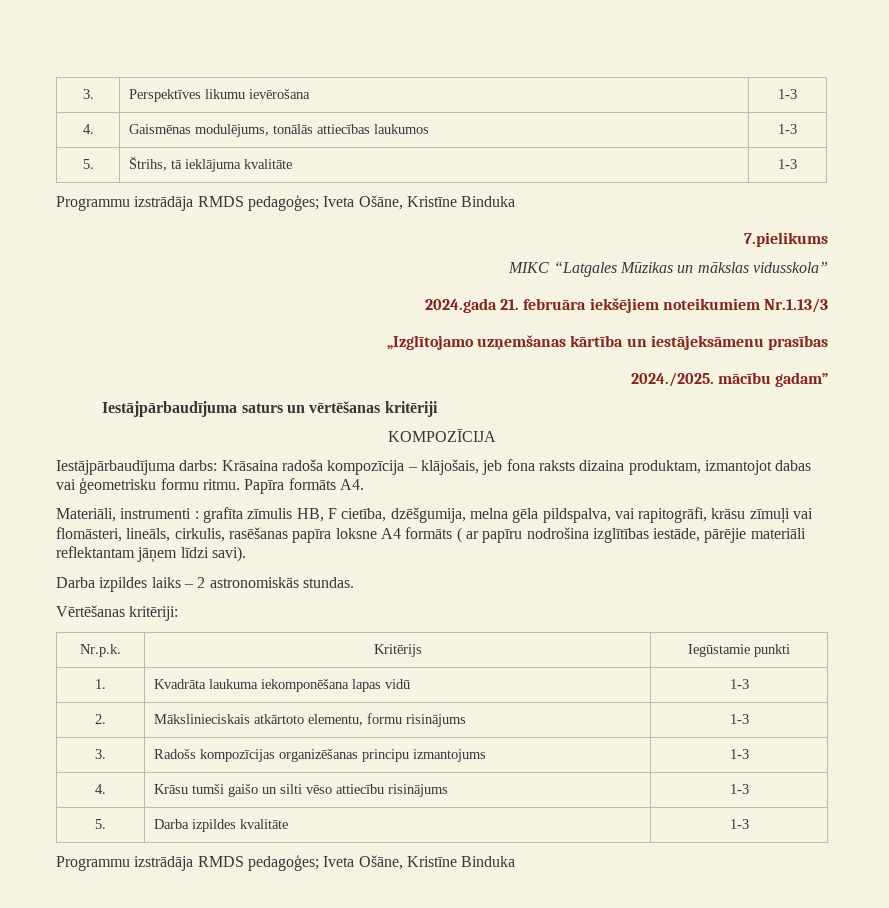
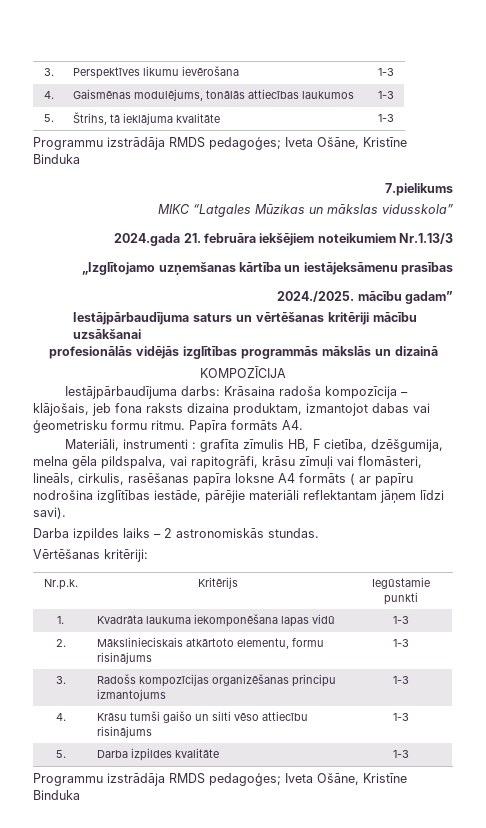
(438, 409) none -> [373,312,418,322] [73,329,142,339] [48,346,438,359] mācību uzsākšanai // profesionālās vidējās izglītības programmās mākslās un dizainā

━━━━━━━━━━

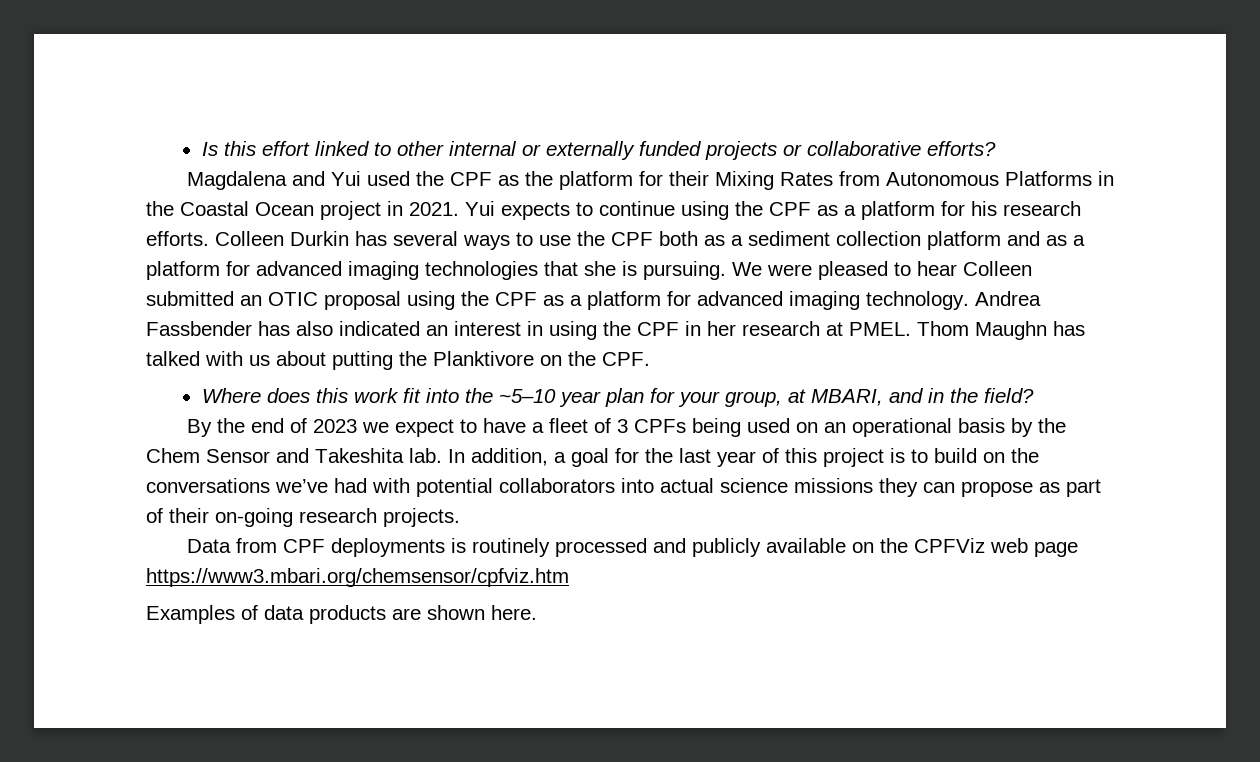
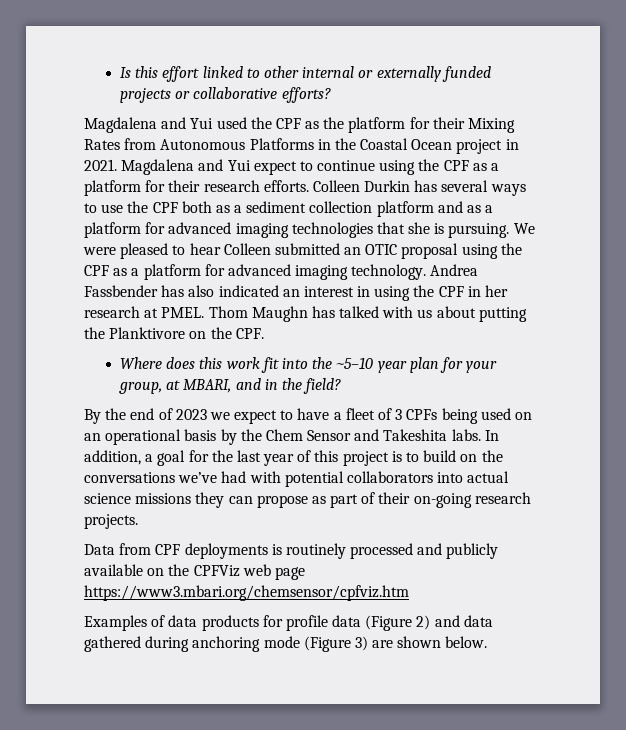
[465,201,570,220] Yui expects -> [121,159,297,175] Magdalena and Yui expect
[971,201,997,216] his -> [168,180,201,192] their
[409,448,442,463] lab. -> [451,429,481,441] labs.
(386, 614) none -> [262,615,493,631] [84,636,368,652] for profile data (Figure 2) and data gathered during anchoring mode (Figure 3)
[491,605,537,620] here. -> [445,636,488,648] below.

━━━━━━━━━━

_PROMPT_: Starting at the line that has "[971,201,997,216] his ->" in the records above, restate word for word every line until the one that has "[491,605,537,620] here. ->", and include that one as well.

_EXERCISE OUTPUT_:
[971,201,997,216] his -> [168,180,201,192] their
[409,448,442,463] lab. -> [451,429,481,441] labs.
(386, 614) none -> [262,615,493,631] [84,636,368,652] for profile data (Figure 2) and data gathered during anchoring mode (Figure 3)
[491,605,537,620] here. -> [445,636,488,648] below.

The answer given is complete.